Limb landmark coordinates
····················

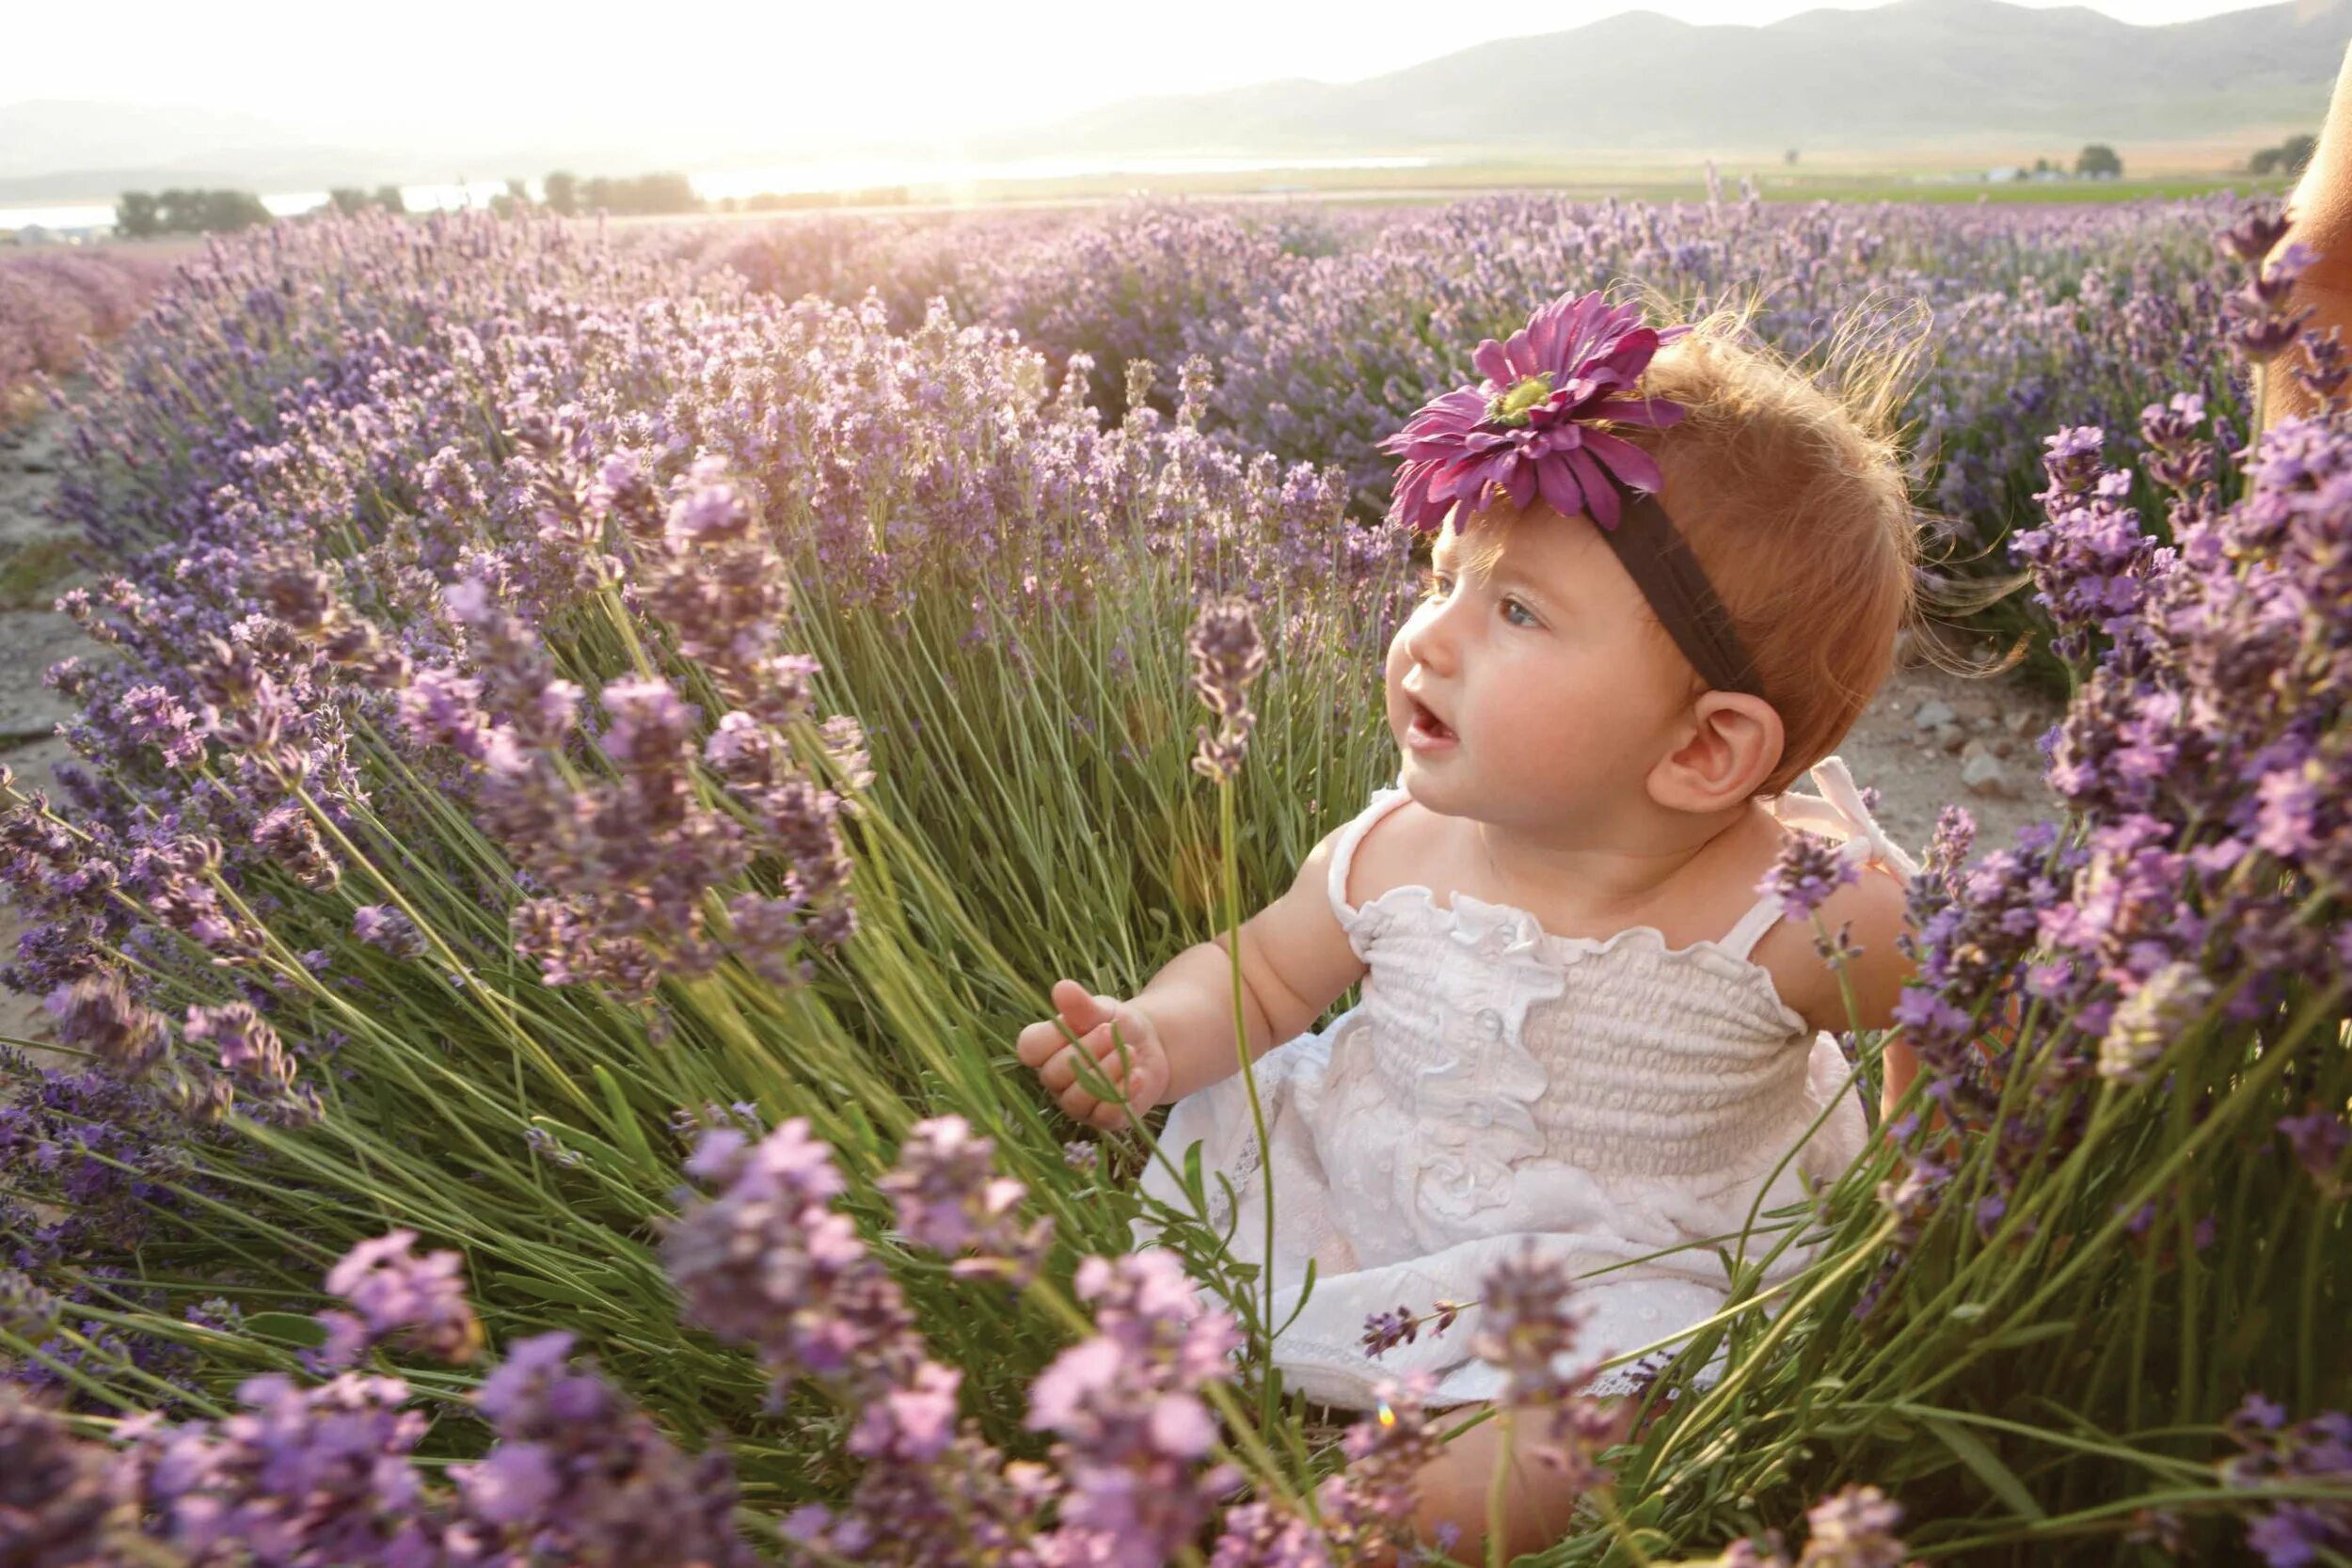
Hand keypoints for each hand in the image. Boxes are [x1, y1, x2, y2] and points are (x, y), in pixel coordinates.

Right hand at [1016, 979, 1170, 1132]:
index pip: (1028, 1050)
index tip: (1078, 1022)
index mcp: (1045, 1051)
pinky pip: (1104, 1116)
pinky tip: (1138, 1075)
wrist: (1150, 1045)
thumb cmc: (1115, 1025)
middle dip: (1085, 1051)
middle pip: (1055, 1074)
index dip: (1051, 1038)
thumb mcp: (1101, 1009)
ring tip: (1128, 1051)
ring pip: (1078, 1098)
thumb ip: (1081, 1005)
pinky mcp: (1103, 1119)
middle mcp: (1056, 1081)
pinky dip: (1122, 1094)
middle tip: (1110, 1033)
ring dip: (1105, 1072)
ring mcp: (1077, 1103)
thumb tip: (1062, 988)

····················

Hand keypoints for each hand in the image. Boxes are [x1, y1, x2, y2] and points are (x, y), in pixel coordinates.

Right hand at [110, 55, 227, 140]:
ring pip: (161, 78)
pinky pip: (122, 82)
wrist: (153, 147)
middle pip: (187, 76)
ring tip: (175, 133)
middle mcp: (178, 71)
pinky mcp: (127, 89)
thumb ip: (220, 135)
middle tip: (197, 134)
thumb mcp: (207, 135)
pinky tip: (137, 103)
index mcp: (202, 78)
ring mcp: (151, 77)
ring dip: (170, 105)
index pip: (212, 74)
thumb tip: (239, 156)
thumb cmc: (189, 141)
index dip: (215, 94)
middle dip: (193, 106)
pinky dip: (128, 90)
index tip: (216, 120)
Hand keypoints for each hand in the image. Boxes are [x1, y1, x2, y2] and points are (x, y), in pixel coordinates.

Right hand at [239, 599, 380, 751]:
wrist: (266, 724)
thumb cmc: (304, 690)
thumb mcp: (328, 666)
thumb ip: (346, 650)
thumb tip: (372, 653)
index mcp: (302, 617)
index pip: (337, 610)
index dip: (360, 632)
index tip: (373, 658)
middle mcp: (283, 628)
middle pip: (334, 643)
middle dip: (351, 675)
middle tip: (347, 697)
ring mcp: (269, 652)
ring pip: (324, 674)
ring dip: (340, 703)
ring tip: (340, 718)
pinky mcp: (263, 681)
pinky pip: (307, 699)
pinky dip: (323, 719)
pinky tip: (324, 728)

····················

PROMPT
Look above for the line that contains "pinky mcp: (1103, 1119)". Starting there, transcribe every line exactly until you have copied the line that contains "thumb tip: (1062, 988)".

EXERCISE ANSWER
pinky mcp: (1103, 1119)
middle mcp: (1056, 1081)
pinky dip: (1122, 1094)
middle tip: (1110, 1033)
ring dip: (1105, 1072)
ring mcp: (1077, 1103)
thumb tip: (1062, 988)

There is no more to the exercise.